The words “ontology” and “ontological” will appear frequently throughout this section. These are important words when it comes to understanding how we learn. We don’t typically think about ontological questions because we have been led to believe that the final ontological questions were answered between the 17th and 19th centuries (so why bother asking them any longer?). Heidegger argues that this is precisely why it’s so important that we begin asking them once again! We pretend that we already know what being is and that it has already been established. Yet, we are all exceedingly inept at describing what this means, exactly! Can you describe what it means to “be” in a way that doesn’t simply use synonyms like “exist” or “live?”
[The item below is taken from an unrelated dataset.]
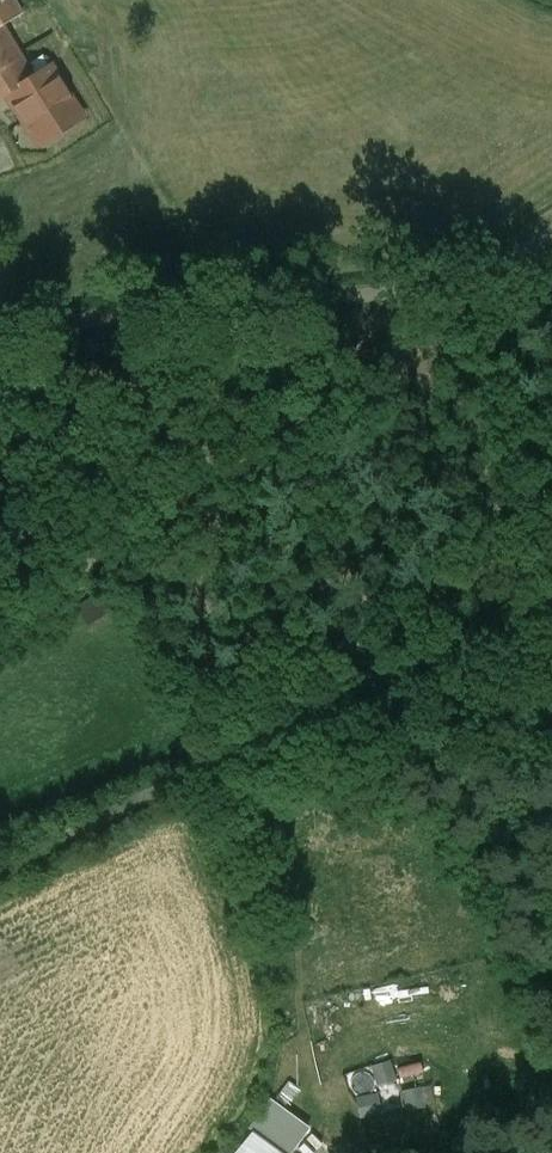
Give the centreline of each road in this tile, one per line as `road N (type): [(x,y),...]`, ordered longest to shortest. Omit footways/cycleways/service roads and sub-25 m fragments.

It’s interesting to try and do this exercise. We all know what it means for something to be. “It just … is.” This is usually a sufficient explanation. But once you start asking others, you will begin to realize that nobody has any clue what it means to be. We take this for granted like the motion in Newton’s famous laws. If being is the most basic part of existing, shouldn’t we know this most intimately? Why the hell is it the process with which we are least familiar! Why can’t we describe what this means? Let’s unpack being. This is going to take us down the path of ontology.